+++ EXERCISE INPUT +++

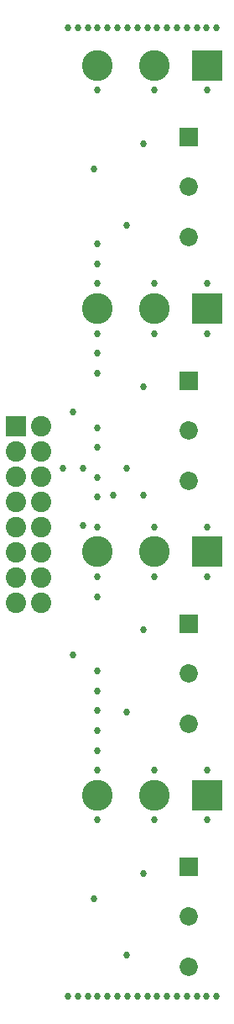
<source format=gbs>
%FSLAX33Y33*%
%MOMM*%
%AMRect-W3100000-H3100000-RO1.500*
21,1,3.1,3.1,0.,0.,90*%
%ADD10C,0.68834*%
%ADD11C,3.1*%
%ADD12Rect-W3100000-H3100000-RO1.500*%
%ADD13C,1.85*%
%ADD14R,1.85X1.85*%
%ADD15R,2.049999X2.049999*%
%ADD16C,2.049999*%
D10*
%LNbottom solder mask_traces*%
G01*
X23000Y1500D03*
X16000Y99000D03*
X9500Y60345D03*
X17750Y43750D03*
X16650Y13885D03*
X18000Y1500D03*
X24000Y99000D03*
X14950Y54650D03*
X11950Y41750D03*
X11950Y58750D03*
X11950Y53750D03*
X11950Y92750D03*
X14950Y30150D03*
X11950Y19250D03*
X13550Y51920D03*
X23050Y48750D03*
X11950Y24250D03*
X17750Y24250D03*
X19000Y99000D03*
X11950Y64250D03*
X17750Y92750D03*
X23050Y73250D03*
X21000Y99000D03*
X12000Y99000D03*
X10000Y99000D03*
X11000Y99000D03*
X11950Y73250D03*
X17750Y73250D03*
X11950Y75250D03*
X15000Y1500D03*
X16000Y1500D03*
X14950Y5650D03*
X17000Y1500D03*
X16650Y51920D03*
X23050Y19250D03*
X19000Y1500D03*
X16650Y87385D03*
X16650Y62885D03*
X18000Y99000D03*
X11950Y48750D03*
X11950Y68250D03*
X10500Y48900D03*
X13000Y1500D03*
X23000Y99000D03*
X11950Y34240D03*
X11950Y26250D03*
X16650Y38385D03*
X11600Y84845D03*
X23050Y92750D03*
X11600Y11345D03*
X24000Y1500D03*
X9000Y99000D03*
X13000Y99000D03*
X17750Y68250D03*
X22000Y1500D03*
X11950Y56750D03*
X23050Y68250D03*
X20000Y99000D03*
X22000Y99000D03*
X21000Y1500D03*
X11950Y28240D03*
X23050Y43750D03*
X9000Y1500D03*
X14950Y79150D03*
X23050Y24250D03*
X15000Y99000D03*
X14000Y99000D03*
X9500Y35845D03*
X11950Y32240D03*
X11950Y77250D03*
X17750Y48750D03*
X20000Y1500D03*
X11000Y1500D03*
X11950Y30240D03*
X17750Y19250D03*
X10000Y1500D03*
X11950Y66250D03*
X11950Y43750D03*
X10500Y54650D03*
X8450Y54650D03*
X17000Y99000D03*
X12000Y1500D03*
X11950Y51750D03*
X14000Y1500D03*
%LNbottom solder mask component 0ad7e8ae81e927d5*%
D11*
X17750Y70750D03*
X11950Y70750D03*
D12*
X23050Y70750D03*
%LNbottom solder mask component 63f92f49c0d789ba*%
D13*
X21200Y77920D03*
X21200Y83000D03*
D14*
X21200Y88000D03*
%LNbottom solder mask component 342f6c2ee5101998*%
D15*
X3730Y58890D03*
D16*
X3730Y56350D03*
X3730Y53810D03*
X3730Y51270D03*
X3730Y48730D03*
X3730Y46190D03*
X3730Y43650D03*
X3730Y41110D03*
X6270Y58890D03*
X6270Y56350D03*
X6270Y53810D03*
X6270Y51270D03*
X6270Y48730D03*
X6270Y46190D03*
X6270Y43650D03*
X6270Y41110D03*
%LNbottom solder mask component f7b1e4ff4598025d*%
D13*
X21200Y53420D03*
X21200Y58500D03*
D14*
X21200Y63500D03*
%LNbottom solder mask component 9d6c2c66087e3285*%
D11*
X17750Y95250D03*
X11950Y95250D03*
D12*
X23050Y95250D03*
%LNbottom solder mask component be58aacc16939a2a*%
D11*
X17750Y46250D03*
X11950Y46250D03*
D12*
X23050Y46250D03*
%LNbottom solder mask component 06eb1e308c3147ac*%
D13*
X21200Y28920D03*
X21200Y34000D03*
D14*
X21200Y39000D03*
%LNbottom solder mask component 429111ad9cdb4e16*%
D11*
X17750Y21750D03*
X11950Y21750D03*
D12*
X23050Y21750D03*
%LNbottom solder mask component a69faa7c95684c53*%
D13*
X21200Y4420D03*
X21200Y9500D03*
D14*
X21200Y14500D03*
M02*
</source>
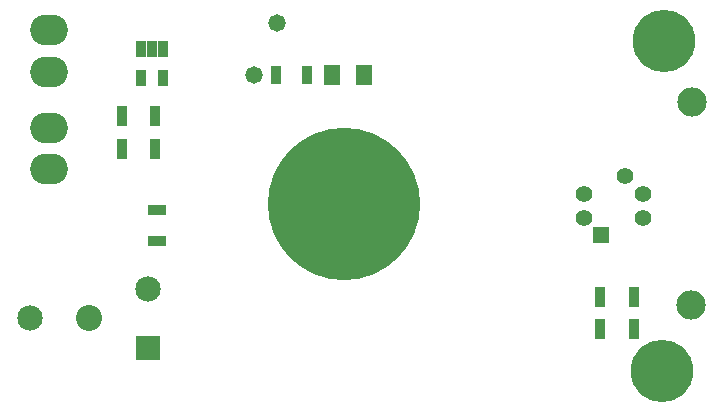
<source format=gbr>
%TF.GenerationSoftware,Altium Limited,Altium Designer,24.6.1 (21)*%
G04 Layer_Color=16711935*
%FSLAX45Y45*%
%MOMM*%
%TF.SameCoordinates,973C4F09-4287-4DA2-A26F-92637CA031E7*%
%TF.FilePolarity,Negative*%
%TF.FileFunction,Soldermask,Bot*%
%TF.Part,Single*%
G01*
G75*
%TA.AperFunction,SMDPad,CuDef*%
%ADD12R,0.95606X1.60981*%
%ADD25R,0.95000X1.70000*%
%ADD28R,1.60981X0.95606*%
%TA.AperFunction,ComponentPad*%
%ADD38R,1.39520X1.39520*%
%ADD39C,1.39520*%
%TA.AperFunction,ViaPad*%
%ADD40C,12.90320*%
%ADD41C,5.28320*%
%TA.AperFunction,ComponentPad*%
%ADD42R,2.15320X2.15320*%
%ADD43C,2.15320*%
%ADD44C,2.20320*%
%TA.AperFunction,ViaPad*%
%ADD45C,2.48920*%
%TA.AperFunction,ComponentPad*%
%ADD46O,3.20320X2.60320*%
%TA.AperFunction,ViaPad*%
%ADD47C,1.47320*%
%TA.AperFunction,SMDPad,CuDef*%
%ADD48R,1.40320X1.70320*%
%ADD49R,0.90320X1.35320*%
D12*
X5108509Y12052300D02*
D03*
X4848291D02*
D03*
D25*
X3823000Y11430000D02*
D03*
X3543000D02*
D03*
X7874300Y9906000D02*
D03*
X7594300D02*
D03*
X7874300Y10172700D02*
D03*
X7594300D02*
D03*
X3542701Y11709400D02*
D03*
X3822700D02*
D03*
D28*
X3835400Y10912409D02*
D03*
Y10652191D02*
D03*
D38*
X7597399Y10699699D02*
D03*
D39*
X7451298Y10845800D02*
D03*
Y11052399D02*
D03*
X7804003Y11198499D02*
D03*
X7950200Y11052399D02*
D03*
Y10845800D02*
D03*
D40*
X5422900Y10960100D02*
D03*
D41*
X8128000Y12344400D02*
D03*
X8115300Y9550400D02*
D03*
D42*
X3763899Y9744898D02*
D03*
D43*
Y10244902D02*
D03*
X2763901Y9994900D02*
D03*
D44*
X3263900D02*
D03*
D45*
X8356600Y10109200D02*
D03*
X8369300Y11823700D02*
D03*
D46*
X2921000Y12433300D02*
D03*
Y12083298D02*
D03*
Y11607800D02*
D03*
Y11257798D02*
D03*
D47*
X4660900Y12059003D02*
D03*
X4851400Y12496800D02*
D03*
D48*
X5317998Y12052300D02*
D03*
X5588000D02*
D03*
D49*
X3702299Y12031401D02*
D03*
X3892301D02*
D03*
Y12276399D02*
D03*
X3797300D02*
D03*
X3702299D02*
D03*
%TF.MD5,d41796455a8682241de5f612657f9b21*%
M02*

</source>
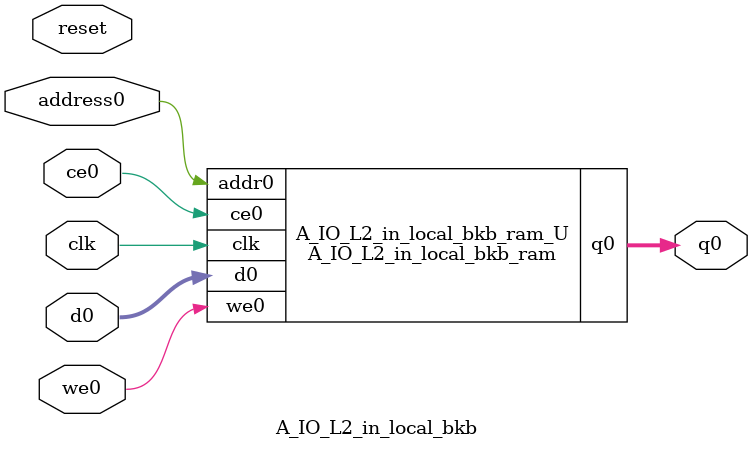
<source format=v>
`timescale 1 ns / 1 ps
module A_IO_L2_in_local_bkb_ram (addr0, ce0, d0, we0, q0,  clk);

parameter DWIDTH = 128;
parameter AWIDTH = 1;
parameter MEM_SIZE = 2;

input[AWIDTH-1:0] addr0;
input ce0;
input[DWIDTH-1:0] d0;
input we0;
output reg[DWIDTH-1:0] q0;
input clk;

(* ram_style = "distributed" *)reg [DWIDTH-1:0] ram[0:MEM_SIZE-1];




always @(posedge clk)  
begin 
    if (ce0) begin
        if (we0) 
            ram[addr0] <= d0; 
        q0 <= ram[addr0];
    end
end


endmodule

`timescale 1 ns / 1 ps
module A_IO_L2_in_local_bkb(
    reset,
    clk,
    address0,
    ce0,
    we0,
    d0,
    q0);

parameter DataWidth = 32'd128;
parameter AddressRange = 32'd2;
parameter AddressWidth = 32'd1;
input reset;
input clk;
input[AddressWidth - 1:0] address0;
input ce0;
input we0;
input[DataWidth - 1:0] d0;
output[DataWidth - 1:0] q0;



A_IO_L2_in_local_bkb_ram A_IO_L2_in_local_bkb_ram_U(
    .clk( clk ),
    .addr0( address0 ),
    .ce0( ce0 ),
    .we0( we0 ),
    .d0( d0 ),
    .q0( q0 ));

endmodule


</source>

+++

[ACTION ITEM] Once you have identified the lines above that contain "DataWidth", copy each of them.

[OUTPUT FOR THIS EXERCISE]
parameter DataWidth = 32'd128;
input[DataWidth - 1:0] d0;
output[DataWidth - 1:0] q0;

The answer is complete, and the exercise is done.